Le constat selon lequel « on ne gouverne bien que de loin, on n’administre bien que de près » n’a jamais été aussi vrai. L’heure n’est plus au « prêt à porter » administratif qui reproduit à l’identique des dispositifs conçus au niveau national, mais, au contraire, au « sur-mesure ».

Trois évolutions s’imposent :

– Le droit à l’expérimentation a été reconnu pour l’organisation des transports régionaux et la formation professionnelle.
– la reconnaissance des « discriminations positives », notamment fiscales, doit s’imposer afin de compenser les inégalités entre régions qui résultent des disparités de situations.
– l’arrêt de l’inflation des normes réglementaires qui, au-delà d’un certain seuil, dorénavant franchi, aboutit à l’effet inverse de celui attendu en paralysant l’action et en entraînant des surcoûts non justifiés.

Une troisième aspiration concerne la capacité d’écoute et son corollaire, la citoyenneté.

Mieux formés et mieux informés, les citoyens veulent participer davantage aux choix qui les concernent.

Le niveau régional est un atout pour rendre en compte cette aspiration à une nouvelle citoyenneté. Il l’a démontré en rendant possible des réformes bloquées au niveau national.

Ainsi pour l’enseignement privé, les Régions ont-elles apporté la preuve que ce sujet « impossible », brûlot constant de la vie politique française, pouvait être traité en cherchant des solutions à la base. Les régions ont fait la paix scolaire.

Ainsi, les régions développent-elles des initiatives en faveur de l’insertion ou de la mise en activité des jeunes, sans parti pris idéologique et sans générer les débats stériles qui annihilent leur mise en oeuvre. Souvent même sur le terrain, les différents acteurs travaillent main dans la main, quelles que soient leurs compétences respectives. C’est le cas, notamment, des lycées où autorités académiques et collectivités territoriales s’entendent pour mener des projets communs tendant à ouvrir le lycée sur son environnement, à animer la vie de l’établissement et à favoriser les coopérations avec les entreprises.

Deux orientations se justifient :

– Consolider le fondement politique du Conseil Régional.

Au-delà de mars 1998, la réforme du scrutin est une ardente obligation. Qui autant que les régions est, en effet, à l’écoute du pays réel et bénéficie d’une représentation aussi fidèle des courants d’opinion ? Cette valeur ajoutée politique ne doit, cependant, pas rendre le système ingouvernable.

– Asseoir dans la région la démocratie politique et la démocratie sociale.
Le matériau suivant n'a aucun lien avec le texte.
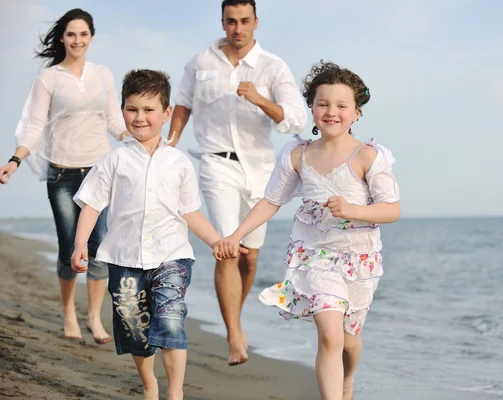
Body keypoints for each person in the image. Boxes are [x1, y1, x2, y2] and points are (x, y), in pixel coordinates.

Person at [213, 61, 401, 400]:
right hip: (315, 255)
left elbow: (392, 209)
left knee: (349, 338)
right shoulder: (298, 155)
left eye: (342, 106)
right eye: (323, 104)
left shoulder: (368, 156)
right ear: (311, 108)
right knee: (329, 334)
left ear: (357, 112)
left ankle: (347, 379)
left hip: (358, 260)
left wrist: (351, 210)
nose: (332, 112)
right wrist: (235, 235)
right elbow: (271, 201)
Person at [70, 69, 240, 400]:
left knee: (171, 319)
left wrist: (217, 241)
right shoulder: (113, 160)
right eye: (132, 109)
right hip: (123, 257)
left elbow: (190, 212)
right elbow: (91, 204)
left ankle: (174, 392)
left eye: (149, 110)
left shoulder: (178, 163)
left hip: (171, 255)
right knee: (136, 330)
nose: (140, 117)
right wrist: (80, 244)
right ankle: (150, 384)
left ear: (166, 113)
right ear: (123, 112)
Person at [169, 0, 307, 365]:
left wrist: (260, 98)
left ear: (256, 22)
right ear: (223, 22)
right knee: (228, 248)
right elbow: (182, 103)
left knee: (250, 258)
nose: (237, 29)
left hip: (260, 169)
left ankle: (236, 316)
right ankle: (233, 335)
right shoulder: (201, 62)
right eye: (231, 22)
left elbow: (294, 119)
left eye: (244, 21)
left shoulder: (272, 66)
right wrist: (171, 142)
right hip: (216, 164)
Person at [0, 8, 127, 344]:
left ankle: (93, 318)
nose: (77, 40)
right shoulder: (49, 78)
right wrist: (15, 159)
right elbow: (33, 125)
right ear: (62, 38)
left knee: (99, 247)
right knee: (70, 245)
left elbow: (115, 121)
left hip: (99, 172)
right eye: (71, 34)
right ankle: (69, 312)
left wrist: (136, 136)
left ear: (92, 37)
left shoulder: (103, 74)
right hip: (63, 174)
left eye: (83, 34)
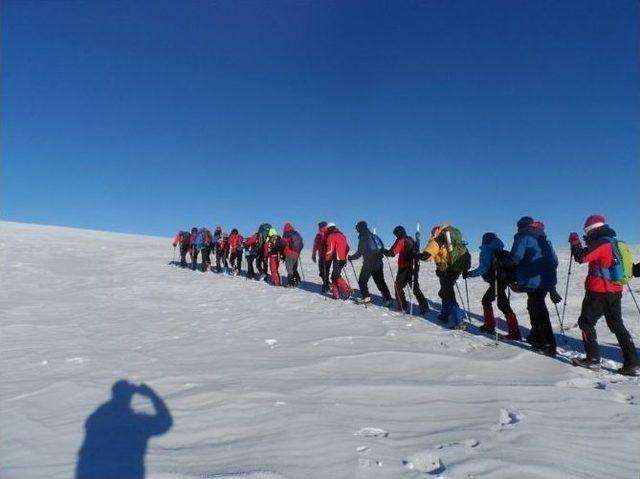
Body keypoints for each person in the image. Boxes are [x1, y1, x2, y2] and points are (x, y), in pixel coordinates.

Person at [569, 215, 639, 376]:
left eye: (586, 230)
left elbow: (581, 257)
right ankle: (633, 363)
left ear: (592, 229)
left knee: (586, 323)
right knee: (617, 325)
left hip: (598, 291)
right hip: (615, 290)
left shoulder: (601, 243)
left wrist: (574, 241)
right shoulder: (614, 242)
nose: (586, 234)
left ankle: (592, 360)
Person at [75, 380, 172, 479]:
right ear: (130, 396)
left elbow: (85, 454)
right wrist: (152, 396)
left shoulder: (97, 421)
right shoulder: (135, 422)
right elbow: (165, 422)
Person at [510, 216, 559, 356]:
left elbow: (515, 259)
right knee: (534, 306)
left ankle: (548, 344)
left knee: (539, 310)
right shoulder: (545, 240)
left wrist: (503, 264)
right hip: (547, 280)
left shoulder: (523, 238)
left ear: (521, 227)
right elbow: (555, 261)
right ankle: (536, 337)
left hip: (532, 281)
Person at [463, 232, 521, 339]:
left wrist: (470, 274)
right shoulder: (500, 249)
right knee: (499, 302)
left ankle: (493, 327)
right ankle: (512, 331)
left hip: (496, 280)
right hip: (503, 279)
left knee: (489, 301)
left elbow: (483, 269)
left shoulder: (486, 250)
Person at [417, 224, 470, 328]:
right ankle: (444, 316)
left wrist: (415, 255)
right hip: (456, 270)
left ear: (436, 232)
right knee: (444, 292)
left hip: (445, 271)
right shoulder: (455, 241)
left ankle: (458, 321)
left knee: (449, 295)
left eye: (432, 233)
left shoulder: (437, 240)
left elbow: (426, 257)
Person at [383, 225, 429, 314]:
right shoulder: (410, 239)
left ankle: (402, 307)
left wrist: (383, 251)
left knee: (398, 286)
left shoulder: (401, 240)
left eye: (396, 234)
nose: (395, 236)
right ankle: (424, 306)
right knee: (415, 288)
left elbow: (392, 253)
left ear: (398, 233)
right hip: (414, 266)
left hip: (405, 267)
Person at [348, 221, 393, 306]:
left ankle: (366, 298)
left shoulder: (363, 237)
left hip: (368, 263)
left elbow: (360, 252)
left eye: (357, 228)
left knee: (362, 281)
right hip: (379, 262)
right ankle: (388, 299)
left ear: (360, 228)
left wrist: (351, 257)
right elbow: (382, 247)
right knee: (380, 282)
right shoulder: (374, 236)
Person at [324, 223, 352, 299]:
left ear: (329, 229)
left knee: (336, 275)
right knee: (334, 275)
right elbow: (348, 247)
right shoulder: (342, 235)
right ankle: (335, 293)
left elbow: (330, 249)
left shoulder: (332, 236)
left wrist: (326, 259)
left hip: (337, 258)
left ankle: (347, 290)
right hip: (342, 259)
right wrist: (344, 255)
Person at [312, 221, 329, 292]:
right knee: (324, 271)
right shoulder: (328, 233)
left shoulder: (322, 234)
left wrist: (314, 254)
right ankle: (327, 283)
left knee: (323, 271)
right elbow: (315, 245)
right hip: (326, 256)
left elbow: (315, 245)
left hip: (324, 256)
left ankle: (326, 285)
L’existence, tout à fait originale, d’un Conseil Économique et Social placé auprès du Conseil Régional, est un atout pour le dialogue par et dans le territoire. Outre sa fonction de conseil, le CESR doit jouer un rôle plus actif de « partenaire des partenaires sociaux » en lui reconnaissant une fonction spécifique d’animation et une plus forte autonomie d’organisation et de fonctionnement vis-à-vis de la région.